**DESAFIOS:**
a) Diga se cada afirmação abaixo está de acordo com o texto sobre o AFRMM, respondendo sim ou não e citando literalmente as palavras do texto que decidem. (i) O AFRMM foi instituído pelo decreto lei 2.404/87. (ii) A relevância do AFRMM para o setor marítimo é amplamente debatida. (iii) Em 2023, a arrecadação do AFRMM passou de 3 bilhões de reais.
b) Dê a continuação do texto sobre o AFRMM, a partir da última frase apresentada.

**TEXTO APRESENTADO:**
☆ ☆ ☆ ☆ ☆

Migalhas Marítimas

Adicional de frete para renovação da marinha mercante e suas premissas

Leticia Horn

Em 2023, AFRMM arrecadou mais de R$3 bi, financiando a marinha mercante e indústria naval. Sua relevância no setor marítimo é pouco discutida.

25/4/2024

Em 2023, foram arrecadados mais de 3 bilhões de reais a título de AFRMM - Adicional ao Frete para Renovação da Marinha Mercante, instituído pelo art. 1º do decreto lei 2.404/87. Sendo uma contribuição/tributo de intervenção no domínio econômico ("CIDE") destinada a atender aos encargos da intervenção da União no apoio ao desenvolvimento da Marinha Mercante e da indústria de construção e reparação naval brasileira, constituindo fonte básica do FMM - Fundo da Marinha Mercante.

Apesar de ser uma contribuição que está presente na rotina da navegação do Brasil desde 1987, ainda assim, pouco se fala de sua relevância para o setor marítimo. 

E para entender a sua aplicabilidade, precisamos planear suas premissas.

☆ ☆ ☆ ☆ ☆

**DADOS APRESENTADOS:**
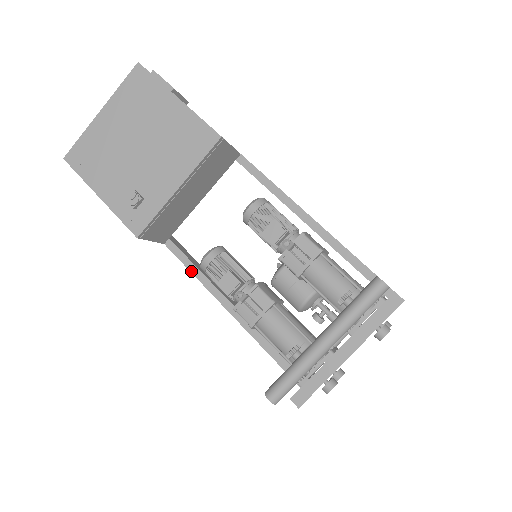
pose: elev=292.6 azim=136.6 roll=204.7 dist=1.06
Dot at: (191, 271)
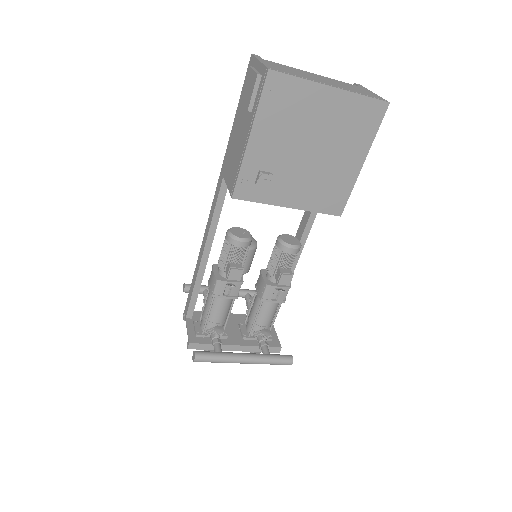
Dot at: (215, 212)
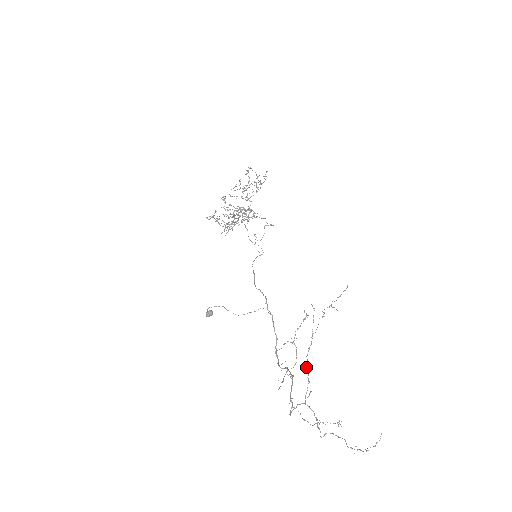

☆ ☆ ☆ ☆ ☆

**RESULTADOS FINAIS:**
a)
(i) Sim: "instituído pelo art. 1º do decreto lei 2.404/87".
(ii) Não: "pouco se fala de sua relevância para o setor marítimo".
(iii) Sim: "Em 2023, foram arrecadados mais de 3 bilhões de reais a título de AFRMM".

b)
Com o advento da lei 10.893/04 que regulamentou o AFRMM, estabeleceu-se através dos arts. 4 e 10 da mencionada norma que referida contribuição incide sobre o frete pago pelo transporte aquaviário de cargas e que tem como fato gerador "o início efetivo da operação de descarregamento da embarcação em porto brasileiro", devendo ser pago pelo consignatário da carga, sendo que o produto da arrecadação, a depender do tipo de navegação contratada (fluvial, lacustre, navegação de cabotagem ou longo curso), é depositada em um fundo (FMM) ou creditado diretamente em conta vinculada das empresas brasileiras de navegação ou em conta especial.

"Art. 4º da lei 10.893/04 - O fato gerador do AFRMM é o início efetivo da operação de descarregamento da embarcação em porto brasileiro".

"Art. 10 da lei 10.893/04 - O contribuinte do AFRMM é o consignatário constante do conhecimento de embarque".

Referente à alíquota do tributo, esta depende da categoria do transporte, conforme observamos abaixo:

Essa alíquota é arrecadada sobre o valor total do frete aquaviário, ou seja, do conhecimento de embarque ou Bill of Landing, sendo este composto não só pelo valor do frete do armador, mas também pelas taxas extras referentes aos serviços que complementam a atividade principal, por exemplo, a taxa de movimentação do THC - contêiner no terminal portuário, entre outras.

Isso significa que o AFRMM também está relacionado às taxas portuárias e, por tal fato, é salutar a análise e precaução nas alterações regulamentares, para que não gere impactos na arrecadação do AFRMM.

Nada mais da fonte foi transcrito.